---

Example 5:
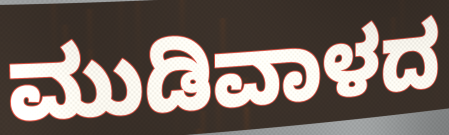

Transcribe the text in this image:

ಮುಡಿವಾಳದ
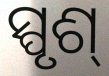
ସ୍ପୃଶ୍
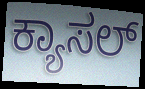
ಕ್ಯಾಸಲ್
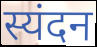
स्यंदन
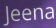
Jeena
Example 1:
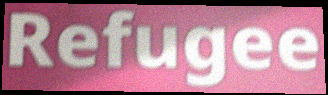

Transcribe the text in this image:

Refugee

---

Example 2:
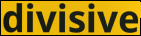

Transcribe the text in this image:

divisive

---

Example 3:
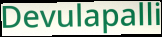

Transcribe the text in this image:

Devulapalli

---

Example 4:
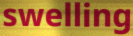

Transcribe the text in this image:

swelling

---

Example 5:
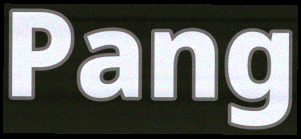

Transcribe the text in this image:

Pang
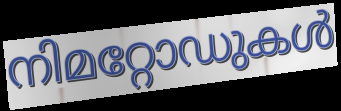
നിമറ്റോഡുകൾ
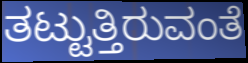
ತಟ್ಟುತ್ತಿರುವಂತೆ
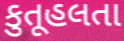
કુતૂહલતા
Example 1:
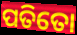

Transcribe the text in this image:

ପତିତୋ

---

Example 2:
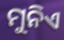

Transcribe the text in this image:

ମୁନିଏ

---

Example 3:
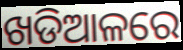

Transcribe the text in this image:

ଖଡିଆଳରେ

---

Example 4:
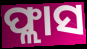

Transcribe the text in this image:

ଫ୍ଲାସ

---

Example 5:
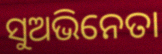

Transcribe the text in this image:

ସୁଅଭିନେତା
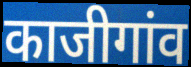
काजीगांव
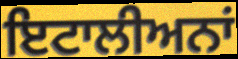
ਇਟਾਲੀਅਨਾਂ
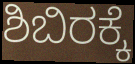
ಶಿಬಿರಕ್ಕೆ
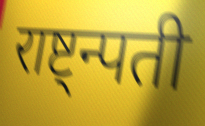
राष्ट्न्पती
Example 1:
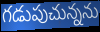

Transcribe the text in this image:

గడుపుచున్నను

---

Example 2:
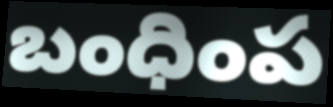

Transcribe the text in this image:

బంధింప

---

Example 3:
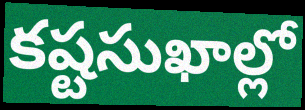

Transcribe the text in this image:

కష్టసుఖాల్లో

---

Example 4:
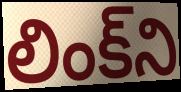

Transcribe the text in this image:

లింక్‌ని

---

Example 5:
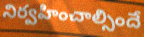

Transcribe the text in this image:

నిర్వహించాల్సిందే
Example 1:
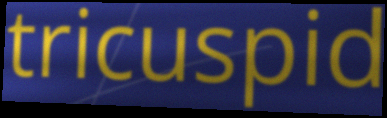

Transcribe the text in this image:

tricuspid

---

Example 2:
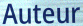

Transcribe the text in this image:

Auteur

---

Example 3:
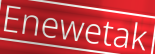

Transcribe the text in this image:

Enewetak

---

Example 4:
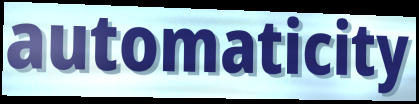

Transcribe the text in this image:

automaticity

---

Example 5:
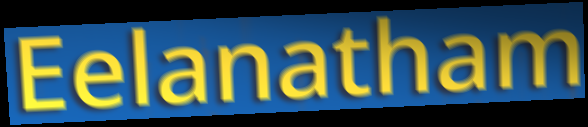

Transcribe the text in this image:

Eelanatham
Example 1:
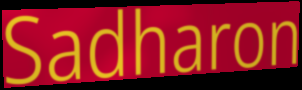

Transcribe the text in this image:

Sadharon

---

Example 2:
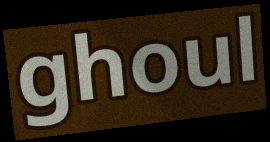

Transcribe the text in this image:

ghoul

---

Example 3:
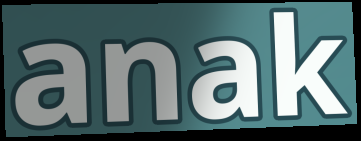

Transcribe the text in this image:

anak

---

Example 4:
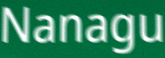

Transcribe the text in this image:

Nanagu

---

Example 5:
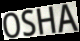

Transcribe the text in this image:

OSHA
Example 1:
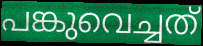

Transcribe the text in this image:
▬▬▬▬▬▬
## EXERCISE DESCRIPTION
Leave out the pictures and transcribe the entries above exactly.

## SOLUTION TO THE PROBLEM
---

Example 5:

Transcribe the text in this image:

ಮುಡಿವಾಳದ
ସ୍ପୃଶ୍
ಕ್ಯಾಸಲ್
स्यंदन
Jeena
Example 1:

Transcribe the text in this image:

Refugee

---

Example 2:

Transcribe the text in this image:

divisive

---

Example 3:

Transcribe the text in this image:

Devulapalli

---

Example 4:

Transcribe the text in this image:

swelling

---

Example 5:

Transcribe the text in this image:

Pang
നിമറ്റോഡുകൾ
ತಟ್ಟುತ್ತಿರುವಂತೆ
કુતૂહલતા
Example 1:

Transcribe the text in this image:

ପତିତୋ

---

Example 2:

Transcribe the text in this image:

ମୁନିଏ

---

Example 3:

Transcribe the text in this image:

ଖଡିଆଳରେ

---

Example 4:

Transcribe the text in this image:

ଫ୍ଲାସ

---

Example 5:

Transcribe the text in this image:

ସୁଅଭିନେତା
काजीगांव
ਇਟਾਲੀਅਨਾਂ
ಶಿಬಿರಕ್ಕೆ
राष्ट्न्पती
Example 1:

Transcribe the text in this image:

గడుపుచున్నను

---

Example 2:

Transcribe the text in this image:

బంధింప

---

Example 3:

Transcribe the text in this image:

కష్టసుఖాల్లో

---

Example 4:

Transcribe the text in this image:

లింక్‌ని

---

Example 5:

Transcribe the text in this image:

నిర్వహించాల్సిందే
Example 1:

Transcribe the text in this image:

tricuspid

---

Example 2:

Transcribe the text in this image:

Auteur

---

Example 3:

Transcribe the text in this image:

Enewetak

---

Example 4:

Transcribe the text in this image:

automaticity

---

Example 5:

Transcribe the text in this image:

Eelanatham
Example 1:

Transcribe the text in this image:

Sadharon

---

Example 2:

Transcribe the text in this image:

ghoul

---

Example 3:

Transcribe the text in this image:

anak

---

Example 4:

Transcribe the text in this image:

Nanagu

---

Example 5:

Transcribe the text in this image:

OSHA
Example 1:

Transcribe the text in this image:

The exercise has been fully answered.